The medications in question, including Angrogel, Axiron and Testim concern low-t therapies. These prescribed drugs are intended to help treat men who are diagnosed with having low or diminishing testosterone levels. The plaintiffs filing lawsuits against the manufacturers of the low-t medications however claim that not only did the defendants fail to warn patients of the potential injuries that could be sustained from low-t therapies, but that the diagnosed problems of low testosterone that the treatments were prescribed to reverse are just natural developments in a man‘s aging process.

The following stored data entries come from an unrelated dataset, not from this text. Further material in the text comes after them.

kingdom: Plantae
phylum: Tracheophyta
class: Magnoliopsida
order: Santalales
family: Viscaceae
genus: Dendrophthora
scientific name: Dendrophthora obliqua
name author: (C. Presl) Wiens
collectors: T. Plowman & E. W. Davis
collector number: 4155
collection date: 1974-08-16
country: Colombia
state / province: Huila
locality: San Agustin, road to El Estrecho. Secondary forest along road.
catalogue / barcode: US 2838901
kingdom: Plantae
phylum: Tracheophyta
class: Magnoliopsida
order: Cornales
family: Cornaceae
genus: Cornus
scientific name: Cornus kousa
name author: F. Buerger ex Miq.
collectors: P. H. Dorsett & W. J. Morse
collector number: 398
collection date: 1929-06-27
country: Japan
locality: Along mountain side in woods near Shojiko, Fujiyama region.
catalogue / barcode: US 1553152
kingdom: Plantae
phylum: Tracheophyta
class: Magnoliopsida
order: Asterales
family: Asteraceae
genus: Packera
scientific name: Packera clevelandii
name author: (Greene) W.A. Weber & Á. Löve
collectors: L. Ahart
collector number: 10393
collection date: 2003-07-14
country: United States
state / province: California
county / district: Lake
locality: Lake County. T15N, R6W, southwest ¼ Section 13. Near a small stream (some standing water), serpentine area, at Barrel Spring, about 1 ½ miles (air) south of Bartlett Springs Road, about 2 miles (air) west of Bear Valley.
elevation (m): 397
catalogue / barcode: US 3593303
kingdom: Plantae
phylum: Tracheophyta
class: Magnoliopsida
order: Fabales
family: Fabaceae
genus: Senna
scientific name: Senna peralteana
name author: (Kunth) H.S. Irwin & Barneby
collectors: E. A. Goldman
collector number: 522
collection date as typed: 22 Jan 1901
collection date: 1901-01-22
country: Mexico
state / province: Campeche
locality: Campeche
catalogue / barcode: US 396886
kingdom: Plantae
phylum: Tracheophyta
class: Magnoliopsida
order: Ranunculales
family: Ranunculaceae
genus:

The serious side effects that came about with the prescribing of the testosterone drugs include serious heart and blood clot complications. Plaintiffs have claims that patients have suffered from heart attacks, stroke, and even death as a result of taking the testosterone supplements prescribed to them. The MDL began with less than 50 cases claiming such allegations, but that number has grown considerably in the 14 months since its consolidation.

The manufacturers of the drugs marketed them to physicians to treat a series of problems that arise as men age, including weight gain, poor energy levels and sex drive. The only condition the testosterone drugs were approved to treat was hypogonadism, an affliction most that received testosterone therapy did not suffer from. Instead, the plaintiffs claim that the drugs were advertised to combat a loss of testosterone due to aging with no warning of the serious side effects involved.

The American Medical Association has reported on those side effects and their effect of patients who underwent the testosterone therapies. Men who were prescribed the treatment that already had cardiovascular problems were put at a 30 percent greater risk of heart attacks and strokes as a result of the low-t therapy. Further studies discovered that the increased risk could occur within 90 days of taking the supplements. In response to these statistics, the FDA recommended by a 20-1 margin in 2014 that companies producing testosterone therapies further investigate the drugs for the serious complications they were linked to.

A joint status report in the multidistrict litigation was filed on July 17, detailing the requests from plaintiffs for the defendants to produce documents pertaining to their filings against the defendants. These include files connected to the marketing of the drug to physicians, which plaintiffs claim the defendants were conducted recklessly. Plaintiffs claim the marketing of the drugs without proper testing to physicians is connected to the failure to warn consumers of the side effects related to the testosterone therapies, as those physicians prescribed the drugs to patients that eventually developed serious side effects in response to the supplements. The first bellwether trials are scheduled to begin in 2016.